Billed as the US’s first motorcycle manufacturer, Indian Motorcycles was founded as Hendee Manufacturing Company by George M Hendee — initially as a bicycle production company — in 1897 and started producing motorcycles in 1901. In the period since, it has gone through some tumultuous times, particularly between 1953 and 2010, with operations having been shut down and relaunched multiple times. In the last decade or so, operations have stabilised, although in SA, its presence remained erratic until late 2022. Times are a-changing, it seems.
Despite its history in flat track and endurance racing, Indian, in my mind, has always been synonymous with cruisers and, by extension, bobbers and baggers. That is why I was taken aback when I walked out of Linex Sandton, where the Indian dealership is located. I haven’t really kept up with Indian’s revival and, when discussing which motorcycle to test ride first, asked the Indian people to recommend one.
The FTR 1200 looks nothing like what I imagined an Indian to be, probably because I haven’t kept up with their motorcycles since their revival. I had asked that the people at Linex Sandton, where their main dealership is located, recommend a motorcycle for me to ride and boy was I in for a treat.
Still retaining the signature Indian logo on the tank, the FTR 1200 is a muscular, subtly menacing and, dare I say, intimidating stripped-down streetfighter. They have drawn from their flat track roots and designed a motorcycle that is beautiful to look when parked. I must have spent at least 10 minutes gazing at it before sitting on it and starting it up.

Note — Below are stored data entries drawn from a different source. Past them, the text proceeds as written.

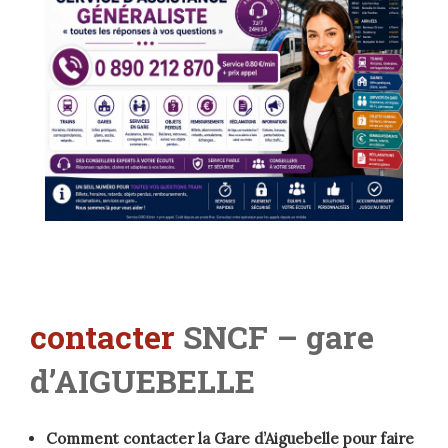
contacter
SNCF – gare
d’AIGUEBELLE
Comment contacter la Gare d’Aiguebelle pour faire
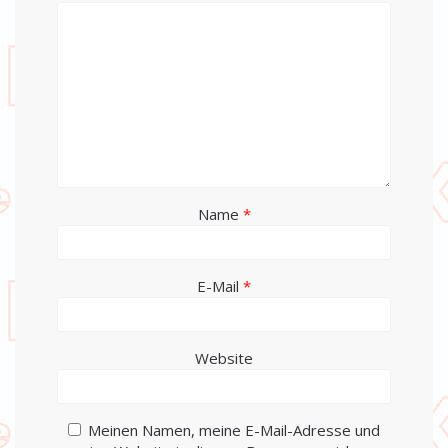
Name
*
E-Mail
*
Website
Meinen Namen, meine E-Mail-Adresse und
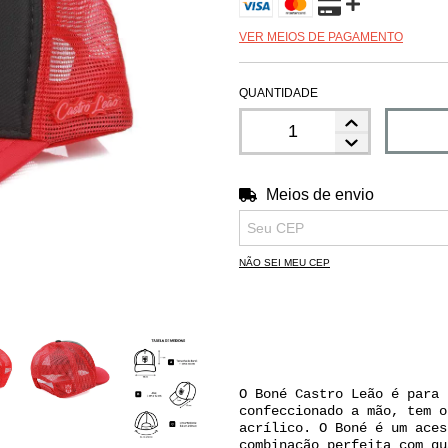
VER MEIOS DE PAGAMENTO
QUANTIDADE
Meios de envio
Entregas para o CEP:
NÃO SEI MEU CEP
O Boné Castro Leão é para 
confeccionado a mão, tem o
acrílico. O Boné é um aces
combinação perfeita com qu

And it wasn’t just me. I met a friend for coffee and parked the FTR next to the pavement table we were sitting. A fellow rode over on his bicycle for a closer look and left muttering about what a good-looking motorcycle it is.

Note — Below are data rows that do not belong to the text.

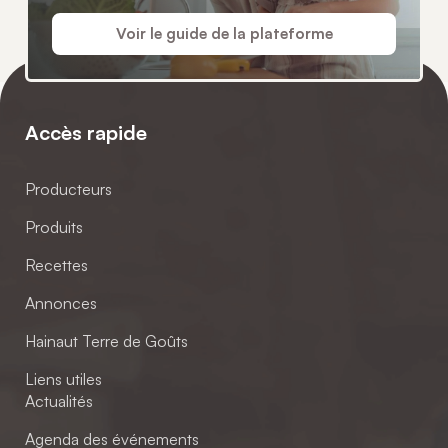
Voir le guide de la plateforme
Accès rapide
Producteurs
Produits
Recettes
Annonces
Hainaut Terre de Goûts
Liens utiles
Actualités
Agenda des événements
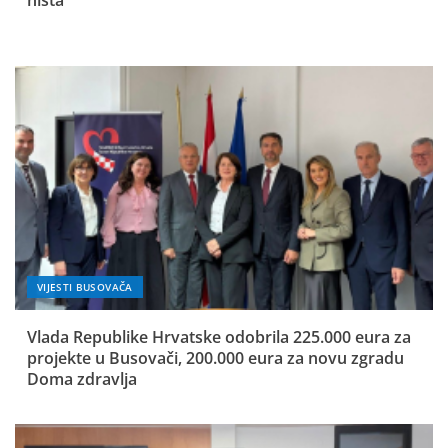
VIJESTI BUSOVAČA
Vlada Republike Hrvatske odobrila 225.000 eura za
projekte u Busovači, 200.000 eura za novu zgradu
Doma zdravlja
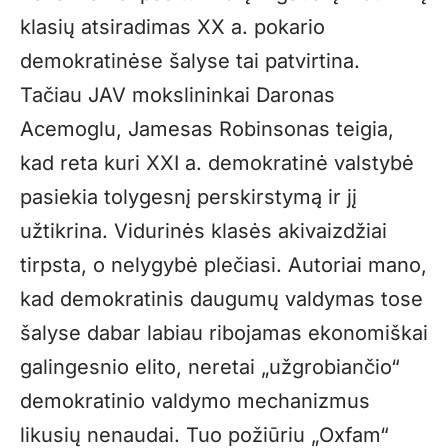
klasių atsiradimas XX a. pokario
demokratinėse šalyse tai patvirtina.
Tačiau JAV mokslininkai Daronas
Acemoglu, Jamesas Robinsonas teigia,
kad reta kuri XXI a. demokratinė valstybė
pasiekia tolygesnį perskirstymą ir jį
užtikrina. Vidurinės klasės akivaizdžiai
tirpsta, o nelygybė plečiasi. Autoriai mano,
kad demokratinis daugumų valdymas tose
šalyse dabar labiau ribojamas ekonomiškai
galingesnio elito, neretai „užgrobiančio“
demokratinio valdymo mechanizmus
likusių nenaudai. Tuo požiūriu „Oxfam“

It has a 1203cc V-Twin engine, fully adjustable front and rear Öhlins, LED headlight, tail light and turn signals and twin exhaust pipes that curl up the side of the motorcycle, Brembo brakes and Metzeler Sportec tyres on a rim with the signature red Indian pinstripe. It also has a four-inch color touchscreen, which is both easy to navigate.
There are five models of the FTR, namely the standard FTR, FTR Sport, FTR Rally, FTR 100% Carbon, and the FTR R Carbon, which is the one I rode and came with an Akrapovic exhaust system. The sweet, guttural grunt from the exhaust system on starting brought a smile to my face, which broadened as I pulled out to head home. The rain that started not long after did nothing to dampen my mood, even when I switched to rain mode, the motorcycle growling wonderfully as I navigated Joburg traffic in the drizzle. Other riding modes are Standard and Sport, which I spent of my time in for the days I had the bike.
While exciting to ride, with 120Nm peak torque, the FTR’s handling is solid, whether on highways or byways, and I thoroughly enjoyed flicking it left and right, navigating Joburg traffic. It has lean angle sensitive ABS, stability control, traction control, and wheelie control with rear lift mitigation, with the back brakes as reliable and effective as the front brake.
Despite the streamlined design, the saddle and tank are both wide, which both set it apart from other naked and streetfighter-styled motorcycles, making it extremely comfortable without taking away from the nimble handling.
I spent the days on the FTR trying, not always successfully, to be restrained with the throttle, generally taking the longer route to whatever my destination was. A motorcycle with true character. And fun to ride, to boot.
The recommended retail price for the FTR 1200 R Carbon is R405 000.